**ABOUT THIS EXERCISE**
Scan the records below for the word "מומלץ". Copy each line where it appears.

**RECORDS SUPPLIED**

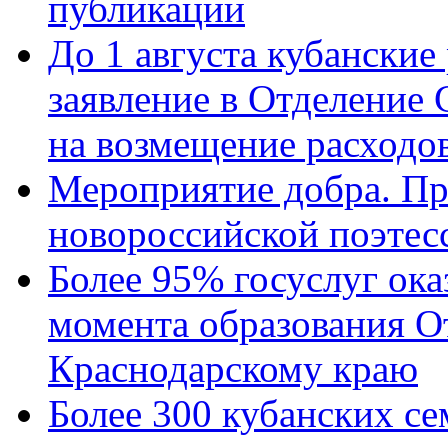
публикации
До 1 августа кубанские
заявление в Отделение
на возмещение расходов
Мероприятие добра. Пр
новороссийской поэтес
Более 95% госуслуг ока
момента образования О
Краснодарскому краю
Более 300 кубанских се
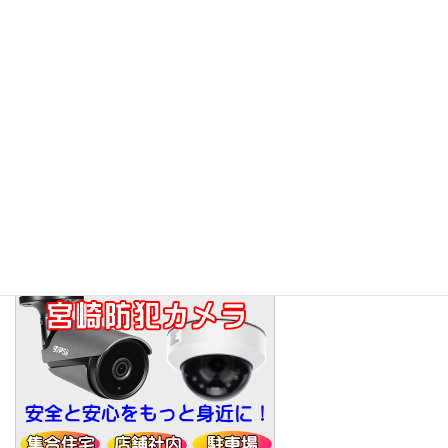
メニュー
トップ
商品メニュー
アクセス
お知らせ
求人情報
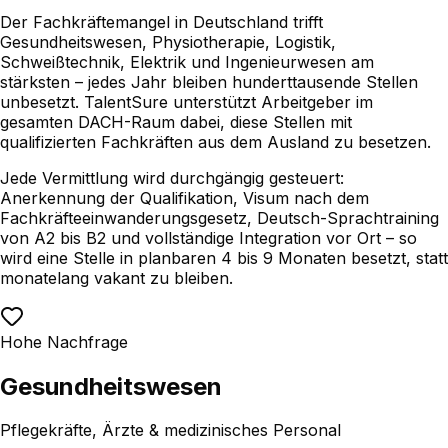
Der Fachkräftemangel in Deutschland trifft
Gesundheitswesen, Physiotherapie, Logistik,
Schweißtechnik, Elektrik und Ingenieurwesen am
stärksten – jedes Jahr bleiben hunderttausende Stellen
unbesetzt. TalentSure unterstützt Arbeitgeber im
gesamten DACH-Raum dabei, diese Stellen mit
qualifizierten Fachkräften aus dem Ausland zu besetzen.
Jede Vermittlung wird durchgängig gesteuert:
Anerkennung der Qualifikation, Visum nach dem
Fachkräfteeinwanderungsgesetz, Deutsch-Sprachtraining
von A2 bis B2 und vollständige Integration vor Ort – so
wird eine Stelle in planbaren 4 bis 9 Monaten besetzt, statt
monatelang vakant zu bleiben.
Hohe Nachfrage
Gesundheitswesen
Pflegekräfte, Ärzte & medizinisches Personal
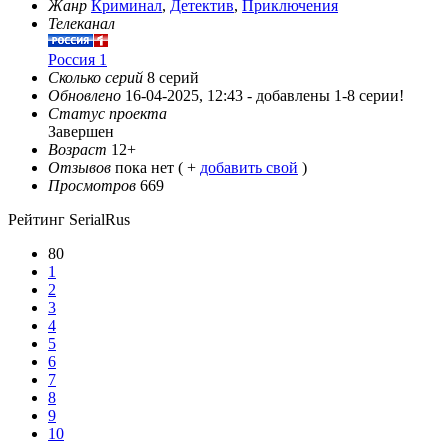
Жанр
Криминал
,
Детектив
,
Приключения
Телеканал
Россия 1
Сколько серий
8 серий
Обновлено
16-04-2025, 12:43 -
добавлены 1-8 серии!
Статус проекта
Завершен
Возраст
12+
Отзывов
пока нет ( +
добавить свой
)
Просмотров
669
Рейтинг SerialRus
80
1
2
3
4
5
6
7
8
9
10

==

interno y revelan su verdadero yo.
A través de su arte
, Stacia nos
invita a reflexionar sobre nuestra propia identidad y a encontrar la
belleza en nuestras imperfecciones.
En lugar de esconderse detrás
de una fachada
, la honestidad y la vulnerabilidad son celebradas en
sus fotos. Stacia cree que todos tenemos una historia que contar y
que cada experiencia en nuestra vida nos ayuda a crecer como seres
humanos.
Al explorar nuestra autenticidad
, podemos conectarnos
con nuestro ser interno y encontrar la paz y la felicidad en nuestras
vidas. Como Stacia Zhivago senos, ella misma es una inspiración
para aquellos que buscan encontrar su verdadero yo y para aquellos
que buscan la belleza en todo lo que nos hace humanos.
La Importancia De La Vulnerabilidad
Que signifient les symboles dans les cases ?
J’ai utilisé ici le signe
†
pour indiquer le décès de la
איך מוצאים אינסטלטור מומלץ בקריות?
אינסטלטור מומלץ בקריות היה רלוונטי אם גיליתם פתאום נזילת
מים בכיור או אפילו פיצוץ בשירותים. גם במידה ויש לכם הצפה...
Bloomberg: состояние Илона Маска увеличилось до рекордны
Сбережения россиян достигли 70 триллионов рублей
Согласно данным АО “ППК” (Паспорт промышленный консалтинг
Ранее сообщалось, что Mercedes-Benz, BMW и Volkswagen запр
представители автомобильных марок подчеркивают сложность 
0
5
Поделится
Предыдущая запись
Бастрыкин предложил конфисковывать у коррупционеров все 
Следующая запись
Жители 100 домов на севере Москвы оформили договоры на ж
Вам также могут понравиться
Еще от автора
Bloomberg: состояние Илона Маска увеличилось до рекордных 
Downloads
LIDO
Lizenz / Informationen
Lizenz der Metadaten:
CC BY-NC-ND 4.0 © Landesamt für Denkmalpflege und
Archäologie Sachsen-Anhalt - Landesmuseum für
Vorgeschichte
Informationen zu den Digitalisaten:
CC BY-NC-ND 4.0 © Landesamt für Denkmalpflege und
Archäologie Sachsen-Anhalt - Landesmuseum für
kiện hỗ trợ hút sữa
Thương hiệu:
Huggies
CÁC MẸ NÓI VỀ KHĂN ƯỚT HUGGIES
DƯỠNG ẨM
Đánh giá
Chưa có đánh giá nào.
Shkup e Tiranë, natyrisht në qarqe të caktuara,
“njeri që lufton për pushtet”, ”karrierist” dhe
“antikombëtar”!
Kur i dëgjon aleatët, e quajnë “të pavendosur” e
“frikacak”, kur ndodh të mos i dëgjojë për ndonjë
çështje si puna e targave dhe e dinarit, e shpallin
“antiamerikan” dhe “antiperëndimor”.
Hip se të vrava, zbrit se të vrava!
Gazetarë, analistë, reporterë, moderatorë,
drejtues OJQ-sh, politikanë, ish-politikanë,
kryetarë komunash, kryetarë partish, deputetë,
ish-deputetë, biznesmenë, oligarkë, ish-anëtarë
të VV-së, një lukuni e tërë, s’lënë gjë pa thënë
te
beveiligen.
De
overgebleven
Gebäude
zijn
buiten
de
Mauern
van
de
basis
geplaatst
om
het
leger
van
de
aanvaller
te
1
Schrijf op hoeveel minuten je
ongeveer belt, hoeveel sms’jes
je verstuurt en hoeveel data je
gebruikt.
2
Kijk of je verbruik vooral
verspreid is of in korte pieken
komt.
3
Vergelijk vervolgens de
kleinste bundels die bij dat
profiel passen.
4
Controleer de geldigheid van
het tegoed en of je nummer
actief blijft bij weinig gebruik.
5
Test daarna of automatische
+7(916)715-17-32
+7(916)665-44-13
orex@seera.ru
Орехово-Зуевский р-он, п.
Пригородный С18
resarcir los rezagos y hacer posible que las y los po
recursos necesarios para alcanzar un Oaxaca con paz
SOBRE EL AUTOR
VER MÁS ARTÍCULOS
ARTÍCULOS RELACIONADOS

**OUTPUT BELOW**
איך מוצאים אינסטלטור מומלץ בקריות?
אינסטלטור מומלץ בקריות היה רלוונטי אם גיליתם פתאום נזילת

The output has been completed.